Den ehrenamtlichen Feuerwehrleuten aus Leer bot sich im April 2024 eine einmalige Gelegenheit auf dem Kirchplatz: Das Pfarrheim und das ehemalige Pastorat waren dem Abriss geweiht. Brandinspektor Marcus Bernemann und Oberbrandmeister Leonard Bienbeck ergriffen die Gelegenheit beim Schopf: Mit Unterstützung der Kirchengemeinde St. Gertrudis Horstmar wurde das ehemalige Pastorat kurzerhand zum Übungsobjekt erklärt.
Angenommene Lage war ein ausgedehnter Wohnungsbrand im ersten Obergeschoss des Pastorats: Während es in zwei Räumen brannte, wurden bis zu drei Personen vermisst.
Am Montag, den 22. Apil 2024 begann die Übung um Punkt 19:30 Uhr am Feuerwehrgerätehaus Leer. Von dort benötigten die drei Löschfahrzeuge kaum eine Minute zum Kirchplatz. Als erstes traf das Löschgruppenfahrzeug 20 (LF 20) ein.

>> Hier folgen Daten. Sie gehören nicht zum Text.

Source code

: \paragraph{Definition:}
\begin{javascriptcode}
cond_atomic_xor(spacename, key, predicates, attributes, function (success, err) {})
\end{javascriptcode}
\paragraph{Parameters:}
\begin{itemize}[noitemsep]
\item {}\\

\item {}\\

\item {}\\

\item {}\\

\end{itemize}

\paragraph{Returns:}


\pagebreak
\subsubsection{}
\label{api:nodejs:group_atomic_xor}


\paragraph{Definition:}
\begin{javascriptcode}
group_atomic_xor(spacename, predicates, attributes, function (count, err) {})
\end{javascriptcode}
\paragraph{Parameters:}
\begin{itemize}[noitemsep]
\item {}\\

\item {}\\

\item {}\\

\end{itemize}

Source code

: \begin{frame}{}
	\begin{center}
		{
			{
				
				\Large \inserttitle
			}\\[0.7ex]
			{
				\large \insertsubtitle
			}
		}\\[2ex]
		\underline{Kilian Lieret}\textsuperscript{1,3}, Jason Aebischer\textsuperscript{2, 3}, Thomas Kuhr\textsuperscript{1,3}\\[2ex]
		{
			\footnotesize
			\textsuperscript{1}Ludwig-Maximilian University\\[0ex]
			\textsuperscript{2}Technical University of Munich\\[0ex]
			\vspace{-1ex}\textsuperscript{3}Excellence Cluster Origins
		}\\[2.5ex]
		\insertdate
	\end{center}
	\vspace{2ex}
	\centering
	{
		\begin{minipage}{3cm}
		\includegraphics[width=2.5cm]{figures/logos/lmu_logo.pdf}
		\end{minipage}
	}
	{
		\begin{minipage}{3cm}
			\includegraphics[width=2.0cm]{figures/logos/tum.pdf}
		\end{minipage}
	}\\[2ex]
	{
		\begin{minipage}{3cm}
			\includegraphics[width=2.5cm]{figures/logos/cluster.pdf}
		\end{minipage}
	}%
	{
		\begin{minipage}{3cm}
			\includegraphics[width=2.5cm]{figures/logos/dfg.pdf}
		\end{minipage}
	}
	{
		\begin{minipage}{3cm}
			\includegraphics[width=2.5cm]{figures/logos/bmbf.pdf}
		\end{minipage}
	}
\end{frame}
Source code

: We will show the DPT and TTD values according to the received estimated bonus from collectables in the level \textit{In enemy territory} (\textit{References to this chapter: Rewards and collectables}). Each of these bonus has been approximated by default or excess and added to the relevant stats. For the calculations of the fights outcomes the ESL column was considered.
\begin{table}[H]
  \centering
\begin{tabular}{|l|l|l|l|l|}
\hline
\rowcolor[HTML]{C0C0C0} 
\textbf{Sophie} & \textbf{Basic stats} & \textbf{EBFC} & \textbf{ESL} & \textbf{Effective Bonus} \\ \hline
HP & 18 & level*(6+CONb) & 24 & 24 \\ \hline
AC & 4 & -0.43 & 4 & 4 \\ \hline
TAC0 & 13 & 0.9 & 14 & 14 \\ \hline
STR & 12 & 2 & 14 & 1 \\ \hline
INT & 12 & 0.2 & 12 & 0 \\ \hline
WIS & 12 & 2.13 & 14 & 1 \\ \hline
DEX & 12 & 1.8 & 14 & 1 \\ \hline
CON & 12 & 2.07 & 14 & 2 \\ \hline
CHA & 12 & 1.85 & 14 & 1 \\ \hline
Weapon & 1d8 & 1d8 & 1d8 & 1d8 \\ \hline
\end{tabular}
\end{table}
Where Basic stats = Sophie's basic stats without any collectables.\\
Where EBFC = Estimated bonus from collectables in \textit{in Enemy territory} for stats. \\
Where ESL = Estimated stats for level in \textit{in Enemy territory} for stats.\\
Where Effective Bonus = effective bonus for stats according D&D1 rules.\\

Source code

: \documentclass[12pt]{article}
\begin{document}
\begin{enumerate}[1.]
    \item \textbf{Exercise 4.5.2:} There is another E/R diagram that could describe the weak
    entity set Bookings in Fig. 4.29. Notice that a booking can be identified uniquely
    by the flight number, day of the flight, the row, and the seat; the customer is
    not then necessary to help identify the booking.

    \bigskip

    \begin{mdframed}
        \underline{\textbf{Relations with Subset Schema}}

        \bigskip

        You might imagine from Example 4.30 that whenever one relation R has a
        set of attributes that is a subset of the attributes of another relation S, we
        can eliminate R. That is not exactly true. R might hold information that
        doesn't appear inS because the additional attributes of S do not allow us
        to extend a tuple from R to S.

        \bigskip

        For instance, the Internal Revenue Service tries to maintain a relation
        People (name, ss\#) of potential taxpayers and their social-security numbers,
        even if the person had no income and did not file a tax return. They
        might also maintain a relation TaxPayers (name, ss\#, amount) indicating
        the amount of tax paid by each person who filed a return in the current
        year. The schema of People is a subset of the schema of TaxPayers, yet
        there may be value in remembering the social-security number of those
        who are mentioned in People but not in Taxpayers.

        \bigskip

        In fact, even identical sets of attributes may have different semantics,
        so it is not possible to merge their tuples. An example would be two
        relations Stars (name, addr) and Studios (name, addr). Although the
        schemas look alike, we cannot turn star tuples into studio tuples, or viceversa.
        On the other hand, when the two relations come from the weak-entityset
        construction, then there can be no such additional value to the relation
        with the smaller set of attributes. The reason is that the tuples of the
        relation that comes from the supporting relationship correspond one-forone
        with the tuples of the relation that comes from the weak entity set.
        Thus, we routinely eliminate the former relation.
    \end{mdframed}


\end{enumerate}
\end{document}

Dessen Einheitsführer war an diesem Abend Brandoberinspektor Sebastian Robers, der nun auch Einsatzleiter des Übungseinsatzes war. Über Funk hatte er die Information erhalten, dass an der Adresse des brennendes Wohngebäudes drei Personen gemeldet waren. Während er sich vor Ort ein Bild von der Lage machte, ließ er die achtköpfige Fahrzeugbesatzung alles Nötige für die schnelle Menschenrettung vorbereiten: Zwei Trupps rüsteten sich bereits auf der Anfahrt mit Atemschutzgeräten aus, um das Gebäude schnellstmöglich betreten zu können. Die übrigen Kräfte sorgten für eine Verkehrsabsicherung, starteten die Pumpe und bereiteten Schläuche und Strahlrohre für den Löschangriff vor.
Die Erkundung ergab, dass auf dem Balkon auf der Gebäuderückseite eine scheinbar bewusstlose Person lag. Eine zweite Person stand im ersten Obergeschoss an der Gebäudevorderseite, während es im Nebenraum so heftig brannte, dass das Fenster bereits geborsten war. Über die dritte Person, die an der Adresse gemeldet war, konnten zu diesem Zeitpunkt noch keine Angaben gemacht werden. Glücklicherweise gab es einen Schlüssel zum Gebäude, sodass ein Aufbrechen der Tür nicht erforderlich war.
Während die Mannschaft des Löschgruppenfahrzeugs 8 (LF 8) die Wasserversorgung über den nächstgelegenen Hydranten vorbereitete, wurde zusammen mit den Kräften des Tanklöschfahrzeugs (TLF) die Menschenrettung über zwei tragbare Leitern eingeleitet. Die Personen auf der Gebäudevorderseite sowie auf dem rückwärtigen Balkon konnten so in kurzer Zeit ins Freie gebracht bzw. erstversorgt und gerettet werden. Durch einen sogenannten Fensterimpuls, eine kurze Abgabe von Löschwasser von außen in den Brandraum, wurde das Feuer eingedämmt.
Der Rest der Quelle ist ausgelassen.